• Task data:
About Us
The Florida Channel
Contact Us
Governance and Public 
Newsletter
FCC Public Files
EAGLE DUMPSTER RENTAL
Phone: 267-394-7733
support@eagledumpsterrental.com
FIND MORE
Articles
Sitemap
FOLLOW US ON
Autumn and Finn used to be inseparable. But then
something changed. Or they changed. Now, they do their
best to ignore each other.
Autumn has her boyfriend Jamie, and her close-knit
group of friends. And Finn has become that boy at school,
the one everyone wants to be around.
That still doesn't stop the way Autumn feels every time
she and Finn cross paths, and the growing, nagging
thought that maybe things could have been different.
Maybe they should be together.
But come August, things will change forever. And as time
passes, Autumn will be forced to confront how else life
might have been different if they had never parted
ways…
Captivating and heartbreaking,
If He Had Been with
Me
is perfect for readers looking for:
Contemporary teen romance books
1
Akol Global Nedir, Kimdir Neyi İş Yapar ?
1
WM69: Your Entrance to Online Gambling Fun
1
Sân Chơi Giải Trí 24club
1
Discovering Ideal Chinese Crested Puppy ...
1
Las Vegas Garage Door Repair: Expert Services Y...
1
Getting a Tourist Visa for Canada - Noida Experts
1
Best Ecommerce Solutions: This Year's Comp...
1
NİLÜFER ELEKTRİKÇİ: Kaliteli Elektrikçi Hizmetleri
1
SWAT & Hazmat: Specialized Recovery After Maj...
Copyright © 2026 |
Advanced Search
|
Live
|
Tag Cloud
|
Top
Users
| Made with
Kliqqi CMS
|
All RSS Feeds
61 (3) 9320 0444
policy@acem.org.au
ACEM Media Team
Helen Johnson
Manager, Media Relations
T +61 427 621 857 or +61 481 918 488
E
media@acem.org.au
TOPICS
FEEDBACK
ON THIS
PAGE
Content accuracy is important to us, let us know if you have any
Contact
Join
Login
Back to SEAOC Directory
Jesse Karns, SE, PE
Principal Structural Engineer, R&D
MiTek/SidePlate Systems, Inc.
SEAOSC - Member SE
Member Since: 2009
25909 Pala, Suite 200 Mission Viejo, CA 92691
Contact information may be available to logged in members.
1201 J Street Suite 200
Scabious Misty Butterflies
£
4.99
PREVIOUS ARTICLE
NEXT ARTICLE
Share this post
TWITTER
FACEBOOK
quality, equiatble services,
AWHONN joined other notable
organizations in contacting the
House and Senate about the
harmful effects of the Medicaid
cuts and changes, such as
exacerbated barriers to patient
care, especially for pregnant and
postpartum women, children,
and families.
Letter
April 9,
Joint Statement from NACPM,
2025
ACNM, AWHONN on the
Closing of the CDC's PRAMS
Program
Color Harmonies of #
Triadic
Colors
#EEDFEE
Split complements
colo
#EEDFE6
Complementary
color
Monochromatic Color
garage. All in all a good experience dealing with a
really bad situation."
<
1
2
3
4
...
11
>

• Your instructions:
Extract every line of the data above that contains the word "Public".

• Task output:
Governance and Public 
FCC Public Files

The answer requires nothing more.